TO BE DONE:
Print every line of the records below word for word, leaving out the pictures.

** start TASK INPUT **

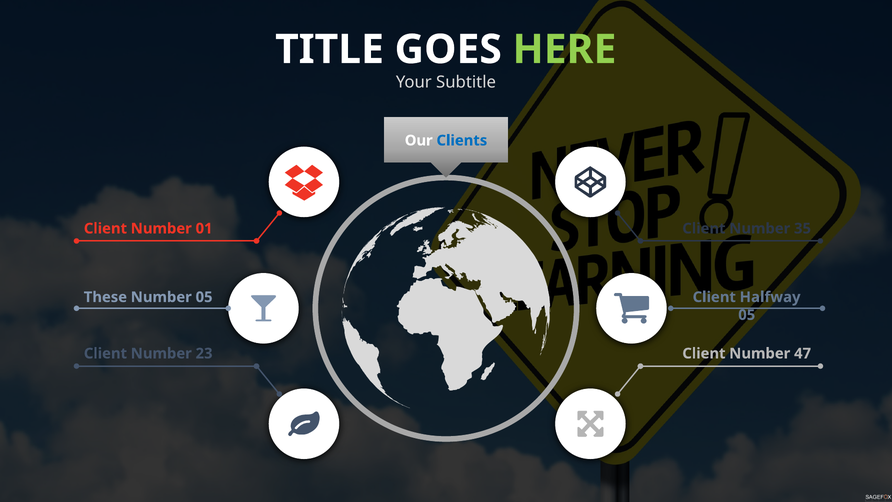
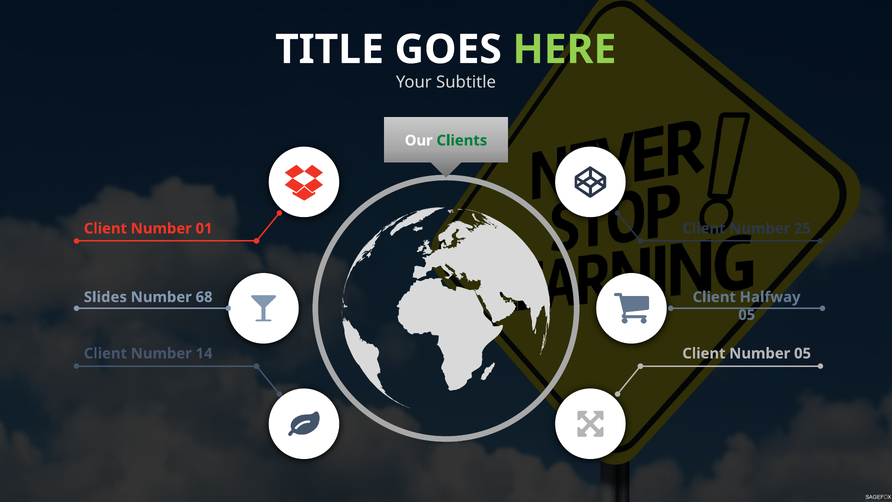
Clients colour: blue -> green
35: 35 -> 25
These: These -> Slides
Number 05: 05 -> 68
23: 23 -> 14
Number 47: 47 -> 05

** end TASK INPUT **

EXERCISE ANSWER:
Clients colour: blue -> green
35: 35 -> 25
These: These -> Slides
Number 05: 05 -> 68
23: 23 -> 14
Number 47: 47 -> 05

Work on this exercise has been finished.